You can read the full interview here. What interested me was Sarah’s answer to this final question: How will you convince Brent voters to give you another term as MP?
“I am going to have to work extremely hard over the next two years because many people voted for me partly on a protest. Some people voted for me because our policies but some people also voted against Tony Blair and I am going to need to persuade those people that there are positive reasons for voting for me. I intend to work extremely hard to pick up local issues and champion individual cases and local campaigns to prove to them that I will be an extremely hard-working MP. But I think the reaction that I’ve had so far, I’m not too complacent, but the warmth and the sense from local people has been that they want to see me have the chance to succeed.”
Are the electorate of Brent pleased with Sarah Teather?

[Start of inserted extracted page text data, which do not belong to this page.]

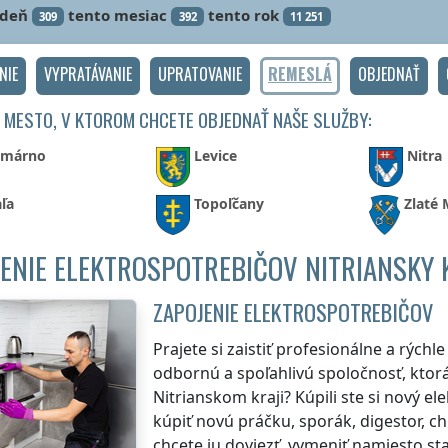
ždeň
tento mesiac
tento rok
309
392
11 251
NIE
VYPRATÁVANIE
UPRATOVANIE
REMESLÁ
OBJEDNAŤ
 MESTO, V KTOROM CHCETE OBJEDNAŤ NAŠE SLUŽBY:
márno
Levice
Nitra
ľa
Topoľčany
Zlaté
ENIE ELEKTROSPOTREBIČOV NITRIANSKY 
ZAPOJENIE ELEKTROSPOTREBIČOV
Prajete si zaistiť profesionálne a rých
odbornú a spoľahlivú spoločnosť, ktorá
Nitrianskom kraji
? Kúpili ste si nový e
kúpiť novú práčku, sporák, digestor, c
chcete ju doviezť, vymeniť namiesto sta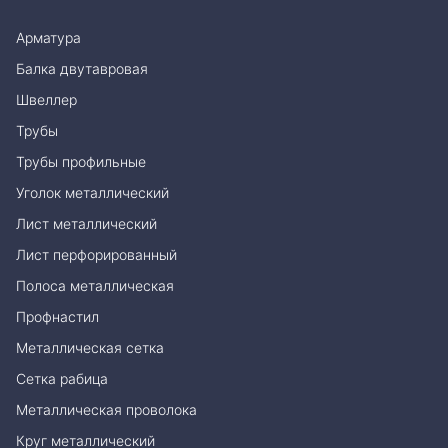
Арматура
Балка двутавровая
Швеллер
Трубы
Трубы профильные
Уголок металлический
Лист металлический
Лист перфорированный
Полоса металлическая
Профнастил
Металлическая сетка
Сетка рабица
Металлическая проволока
Круг металлический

Are they going to give her another term as MP? My feeling, from walking around Brent East, is that this area will return Sarah to parliament as their elected representative. The 5:1 ratio of Liberal Democrat posters to Labour posters is a clear indication of the support for Sarah.
I bumped into Sarah last Sunday while she was out and about in the Mora/Temple Road area canvassing for support. We talked about how she and other candidates at the 2003 by-election shattered the 13,000 majority that Labour had won in the 2001 General Election. Sarah’s majority in 2003 was 1,118, on a turnout of 36.2%.
I have two hopes. Firstly, I hope that Sarah is returned to parliament with an increased majority. She works hard on local issues, questioning the council and government about services in Brent East and holding them to account. She has championed individual cases and worked hard to see them through to completion in spite of poor communication and late responses from Labour ministers. She’s even learning Gujarati!
Second, that who ever wins this seat is sent to parliament following a strong turnout from voters. The by-election turnout was low, but by-elections usually are. At the General Election in 2001, turnout was 51.9%. Nationally, turnout is in decline. I would like to see Brent East buck that national trend and return whoever is elected from a 60%-plus turnout.
Well, that’s my colours nailed to the mast.